Step 1: encode with EnCodec

from encodec import EncodecModel
import torch

model = EncodecModel.encodec_model_24khz()
model.set_target_bandwidth(6.0)  # kbps

wav = torch.randn(1, 1, 24000)
with torch.no_grad():
    encoded = model.encode(wav)
codes, scale = encoded[0]
# codes: (1, n_codebooks, n_frames), dtype=int64

n_codebooks=8 at 6 kbps. Each code is 0-1023 (10-bit).

Step 2: decode and measure reconstruction

with torch.no_grad():
    wav_recon = model.decode([(codes, scale)])

from torchaudio.functional import compute_deltas
import torch.nn.functional as F

mse = F.mse_loss(wav_recon[:, :, :wav.shape[-1]], wav).item()

Step 3: the semantic-acoustic split (Mimi-style)

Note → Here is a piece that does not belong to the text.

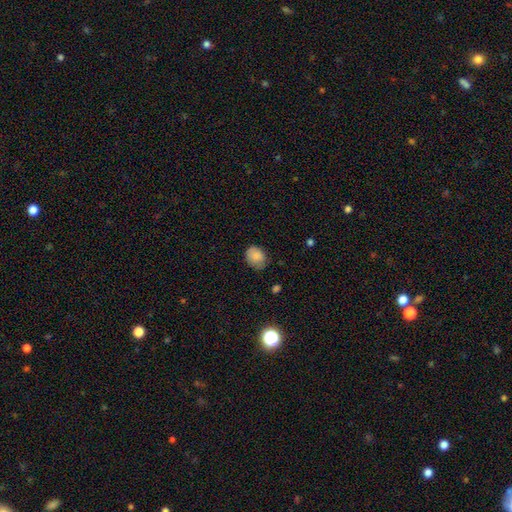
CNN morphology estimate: smooth 83%, star or artifact 9%, featured or disk 8%. Down the decision tree: how rounded — in between (58%); merging — none (70%).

from moshi.models import loaders
mimi = loaders.get_mimi()

with torch.no_grad():
    codes = mimi.encode(wav)  # shape (1, 8, frames@12.5Hz)

semantic = codes[:, 0]
acoustic = codes[:, 1:]

Semantic codebook 0 is WavLM-aligned. You can train a text-to-semantic transformer — much smaller vocabulary than going direct-to-audio. Then a separate acoustic-to-waveform decoder conditions on a speaker reference.

Step 4: why AR LM over codec tokens works

For a 10 s speech clip at Mimi's 12.5 Hz × 8 codebooks:

N_tokens = 10 * 12.5 * 8 = 1000 tokens

1000 tokens is a trivial context for a transformer. A 256M-parameter transformer can generate 10 seconds of speech in milliseconds on a modern GPU.

Use It

Map problem → codec:

Task	Codec
General music generation	EnCodec-24k
Highest-fidelity reconstruction	DAC-44.1k
AR LM over speech (TTS)	SNAC or Mimi
Streaming full-duplex speech	Mimi (12.5 Hz)
Sound-effect library with text	EnCodec + T5 condition
Fine-grained audio editing	DAC + inpainting

Rule of thumb: if you're building a generative model, start with Mimi or SNAC. If you're building a compression pipeline, use Opus.

Pitfalls

Too many codebooks. Adding codebooks increases fidelity linearly but LM sequence length linearly too. Stop at 8-12.
Frame-rate mismatch. Training LM on 12.5 Hz Mimi then fine-tuning on 50 Hz EnCodec fails silently.
Assuming all codebooks equal. In Mimi, codebook 0 carries content; losing it destroys intelligibility. Losing codebook 7 is barely noticeable.
Using reconstruction quality as the only metric. A codec can have great reconstruction but be useless for LM-based generation if the semantic structure is bad.

Ship It

Save as outputs/skill-codec-picker.md. Pick a codec for a given generative or compression task.

Exercises

Easy. Run code/main.py. It implements a toy scalar + residual quantizer and measures reconstruction error as you add codebooks.
Medium. Install encodec and compare 1, 4, 8, 32 codebooks on a held-out speech clip. Plot PESQ or MSE vs bitrate.
Hard. Load Mimi. Encode a clip. Replace codebook 0 with random integers; decode. Then replace codebook 7 similarly. Compare the two corruptions — codebook 0 corruption should destroy intelligibility; codebook 7 corruption should barely change anything.

Key Terms

Term	What people say	What it actually means
RVQ	Residual quantization	Cascade of small codebooks; each quantizes the previous residual.
Frame rate	Codec speed	How many token-frames per second. Lower = faster LM.
Semantic codebook	Codebook 0 (Mimi)	Codebook distilled from SSL features; encodes content.
Acoustic codebooks	Everything else	Timbre, prosody, noise, fine detail.
PESQ / ViSQOL	Perceptual quality	Objective metrics correlating with MOS.
EnCodec	Meta codec	The RVQ baseline; used by MusicGen.
Mimi	Kyutai codec	12.5 Hz frame rate; semantic-acoustic split; powers Moshi.